Acceptable performance was defined as an overall assay coefficient of variation ≤ 20% with an intraday LLOQ ≤ 20 pg/ml. Intra- and inter-assay precision and functional sensitivity (≤6.4 pg/ml) generally met these criteria, but with occasional evidence of greater variability, particularly at lower concentrations. Dilution linearity was acceptable with occasional low recovery. Acceptable recovery of kit calibrators from rat serum confirmed the absence of matrix effects. Matched serum and plasma samples gave comparable results. The signal increased on freezing, remained constant for ≥3 freeze-thaw cycles and was generally stable for at least 8 weeks. Mean inhibin B ranged from 33.5 to 140.6 pg/ml in adult rats across laboratories, with some evidence for a decline from 6 to 9 weeks of age.

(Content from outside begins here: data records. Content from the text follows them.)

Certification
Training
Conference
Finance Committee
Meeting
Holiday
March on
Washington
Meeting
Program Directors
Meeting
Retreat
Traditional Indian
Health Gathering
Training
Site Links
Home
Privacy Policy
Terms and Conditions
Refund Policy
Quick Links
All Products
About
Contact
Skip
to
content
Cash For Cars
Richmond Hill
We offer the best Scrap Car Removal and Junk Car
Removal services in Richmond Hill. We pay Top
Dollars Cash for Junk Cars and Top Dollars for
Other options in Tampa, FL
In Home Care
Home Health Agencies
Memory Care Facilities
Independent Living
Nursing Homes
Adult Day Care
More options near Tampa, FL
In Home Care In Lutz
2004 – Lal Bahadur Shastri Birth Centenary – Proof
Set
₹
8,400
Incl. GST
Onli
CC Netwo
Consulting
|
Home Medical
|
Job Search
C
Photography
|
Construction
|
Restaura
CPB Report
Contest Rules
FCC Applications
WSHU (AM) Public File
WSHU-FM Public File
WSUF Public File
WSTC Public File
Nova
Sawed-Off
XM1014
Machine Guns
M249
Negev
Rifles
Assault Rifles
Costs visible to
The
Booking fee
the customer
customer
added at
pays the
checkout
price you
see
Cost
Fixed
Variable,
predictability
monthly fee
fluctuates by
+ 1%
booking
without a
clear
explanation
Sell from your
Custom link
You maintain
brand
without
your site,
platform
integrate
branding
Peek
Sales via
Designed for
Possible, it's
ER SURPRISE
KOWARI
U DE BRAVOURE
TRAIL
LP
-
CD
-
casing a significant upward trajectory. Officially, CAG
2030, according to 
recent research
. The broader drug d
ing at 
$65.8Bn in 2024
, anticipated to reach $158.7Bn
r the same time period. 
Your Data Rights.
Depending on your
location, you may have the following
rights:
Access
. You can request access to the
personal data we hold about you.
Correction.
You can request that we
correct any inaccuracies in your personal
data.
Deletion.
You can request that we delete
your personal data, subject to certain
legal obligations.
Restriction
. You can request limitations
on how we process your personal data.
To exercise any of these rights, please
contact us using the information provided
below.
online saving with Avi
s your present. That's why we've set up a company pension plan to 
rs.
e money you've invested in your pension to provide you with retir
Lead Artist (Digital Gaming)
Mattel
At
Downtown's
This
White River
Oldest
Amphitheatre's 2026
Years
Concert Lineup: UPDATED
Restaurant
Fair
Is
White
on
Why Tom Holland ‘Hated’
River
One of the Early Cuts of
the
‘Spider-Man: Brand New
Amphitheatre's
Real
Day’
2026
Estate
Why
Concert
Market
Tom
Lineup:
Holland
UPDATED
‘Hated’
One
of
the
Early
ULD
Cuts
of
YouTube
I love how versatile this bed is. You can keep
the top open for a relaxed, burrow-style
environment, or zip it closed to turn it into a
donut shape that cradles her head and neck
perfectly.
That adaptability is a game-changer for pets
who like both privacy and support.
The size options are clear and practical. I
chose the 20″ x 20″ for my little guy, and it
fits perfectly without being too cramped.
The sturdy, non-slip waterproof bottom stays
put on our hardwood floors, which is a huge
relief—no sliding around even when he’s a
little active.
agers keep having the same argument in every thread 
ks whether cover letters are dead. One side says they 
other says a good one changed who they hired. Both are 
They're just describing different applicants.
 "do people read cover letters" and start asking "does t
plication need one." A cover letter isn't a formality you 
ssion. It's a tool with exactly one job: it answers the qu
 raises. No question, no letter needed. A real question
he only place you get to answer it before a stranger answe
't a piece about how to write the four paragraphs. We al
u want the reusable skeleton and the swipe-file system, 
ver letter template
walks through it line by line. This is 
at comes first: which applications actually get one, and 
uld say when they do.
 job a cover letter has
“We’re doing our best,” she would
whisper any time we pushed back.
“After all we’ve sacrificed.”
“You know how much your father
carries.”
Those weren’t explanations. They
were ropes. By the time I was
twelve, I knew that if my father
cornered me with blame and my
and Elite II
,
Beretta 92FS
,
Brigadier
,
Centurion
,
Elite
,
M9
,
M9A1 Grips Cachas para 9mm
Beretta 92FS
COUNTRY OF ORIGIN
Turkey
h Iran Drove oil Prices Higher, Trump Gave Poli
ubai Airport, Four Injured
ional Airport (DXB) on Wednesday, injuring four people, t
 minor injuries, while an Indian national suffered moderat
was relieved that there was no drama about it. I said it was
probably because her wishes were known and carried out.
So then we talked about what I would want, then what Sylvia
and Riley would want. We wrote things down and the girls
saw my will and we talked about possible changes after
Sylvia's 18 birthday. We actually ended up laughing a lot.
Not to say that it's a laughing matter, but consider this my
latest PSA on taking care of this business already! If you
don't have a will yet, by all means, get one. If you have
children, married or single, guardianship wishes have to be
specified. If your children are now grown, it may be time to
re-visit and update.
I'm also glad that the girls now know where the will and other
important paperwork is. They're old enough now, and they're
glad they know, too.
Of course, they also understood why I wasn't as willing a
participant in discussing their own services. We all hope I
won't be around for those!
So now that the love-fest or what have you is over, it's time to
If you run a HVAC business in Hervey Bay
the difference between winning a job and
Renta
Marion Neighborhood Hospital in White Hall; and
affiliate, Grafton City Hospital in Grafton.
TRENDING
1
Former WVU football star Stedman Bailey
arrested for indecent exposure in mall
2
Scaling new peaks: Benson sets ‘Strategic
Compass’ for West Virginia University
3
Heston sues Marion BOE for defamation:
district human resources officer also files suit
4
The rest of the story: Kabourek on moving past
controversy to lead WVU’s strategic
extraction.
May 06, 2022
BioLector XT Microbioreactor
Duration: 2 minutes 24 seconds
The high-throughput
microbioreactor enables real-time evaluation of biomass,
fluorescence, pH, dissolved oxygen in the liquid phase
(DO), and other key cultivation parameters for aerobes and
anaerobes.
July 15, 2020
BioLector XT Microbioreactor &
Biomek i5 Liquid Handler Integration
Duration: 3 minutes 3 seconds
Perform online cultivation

Power calculations using preliminary reference range data indicated 10 animals/group would generally detect a 40% decrease in inhibin B at AstraZeneca, but laboratories with lower control values would require larger groups.

CONCLUSIONS

The assay meets the analytical performance criteria; however, precision at the low end of the standard curve, biological variability, and low control values observed in some laboratories indicate that the utility of the assay may be limited in some laboratories.